Directions: Looking at the data, count the lines where the word "pixels" occurs and answer with only the number.
*** Opening of Records ***
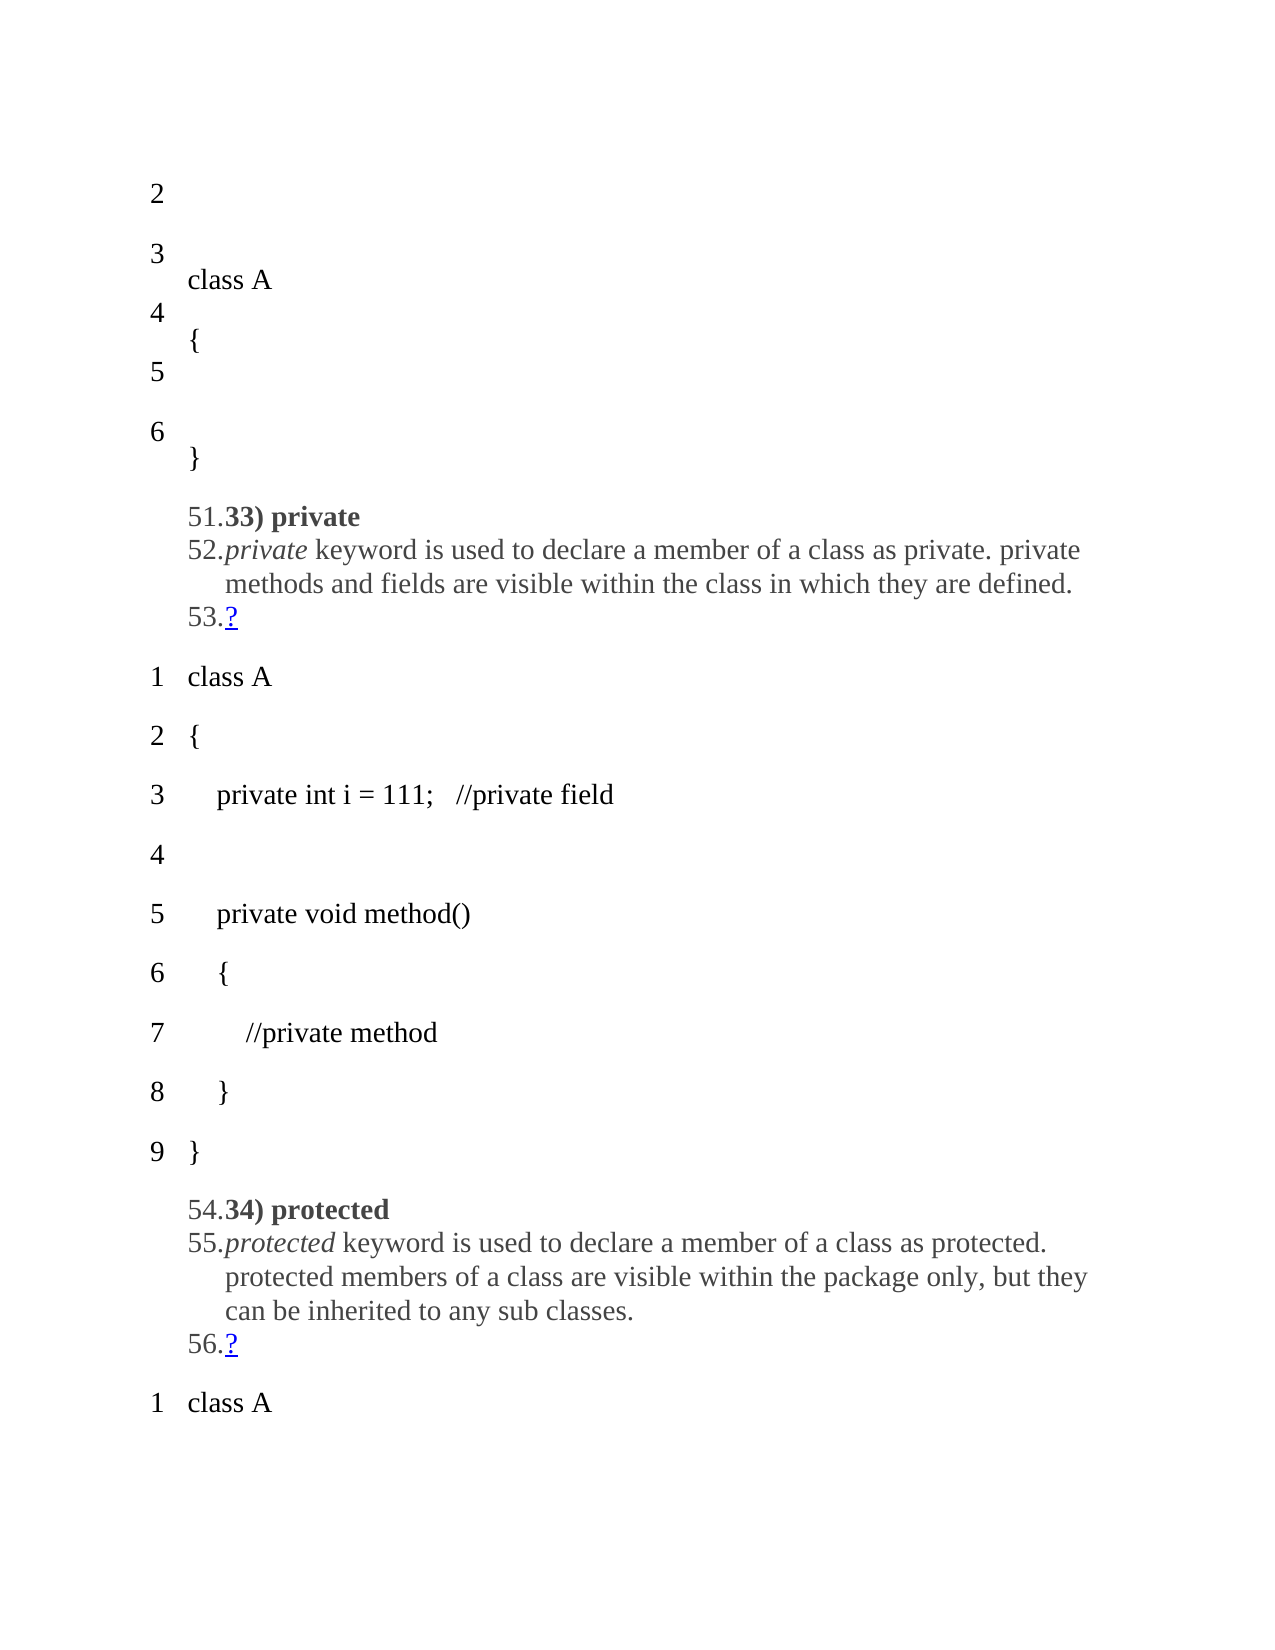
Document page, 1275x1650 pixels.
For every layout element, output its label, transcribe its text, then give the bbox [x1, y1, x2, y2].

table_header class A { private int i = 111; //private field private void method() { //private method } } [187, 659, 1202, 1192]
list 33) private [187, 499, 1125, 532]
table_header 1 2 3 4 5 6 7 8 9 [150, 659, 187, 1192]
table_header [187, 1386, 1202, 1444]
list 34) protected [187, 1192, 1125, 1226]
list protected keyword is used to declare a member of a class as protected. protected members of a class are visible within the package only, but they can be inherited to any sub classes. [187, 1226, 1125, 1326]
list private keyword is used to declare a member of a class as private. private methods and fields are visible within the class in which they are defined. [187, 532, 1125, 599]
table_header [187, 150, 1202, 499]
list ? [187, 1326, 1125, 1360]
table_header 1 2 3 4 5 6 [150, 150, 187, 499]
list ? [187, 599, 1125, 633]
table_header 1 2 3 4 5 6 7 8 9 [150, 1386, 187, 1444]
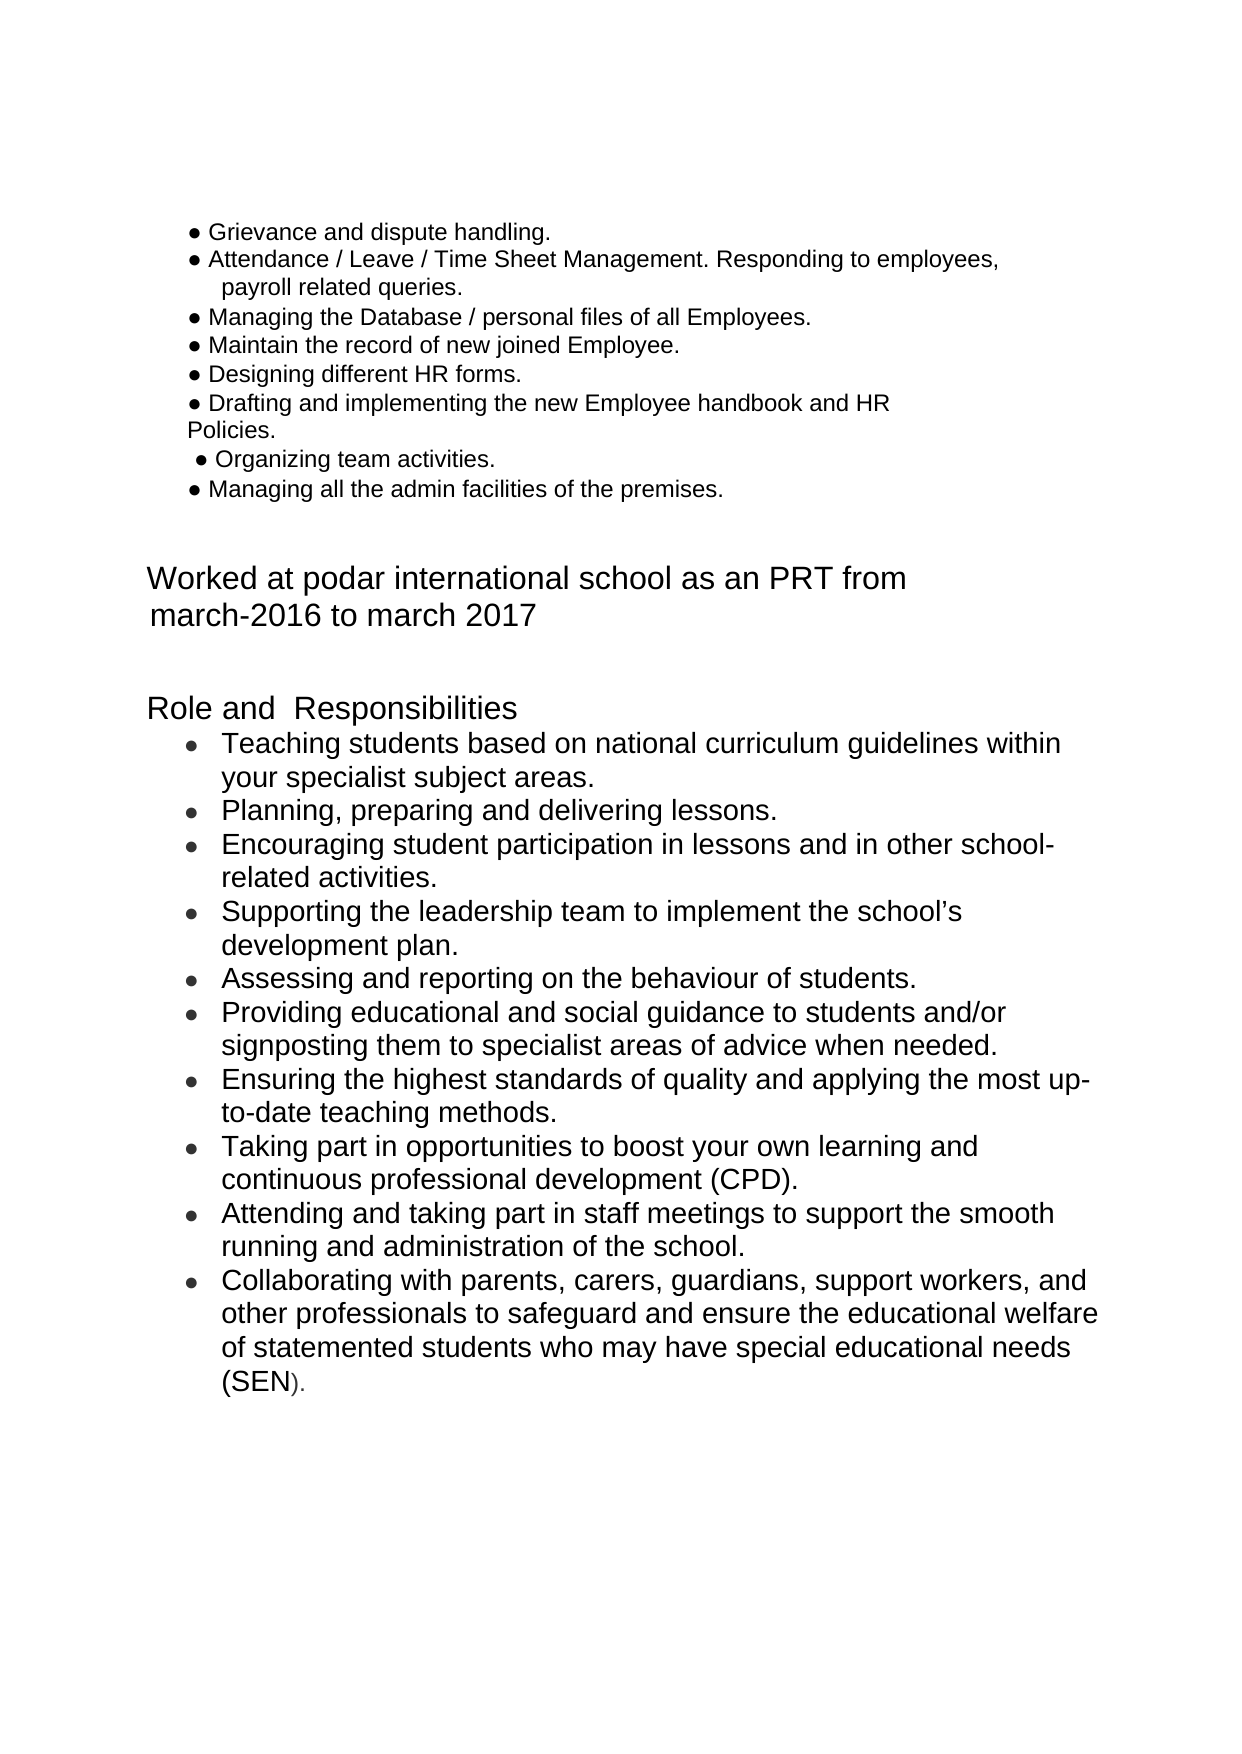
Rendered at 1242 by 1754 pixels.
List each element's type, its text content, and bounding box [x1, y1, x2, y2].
*** Close of Records ***
Task result: 2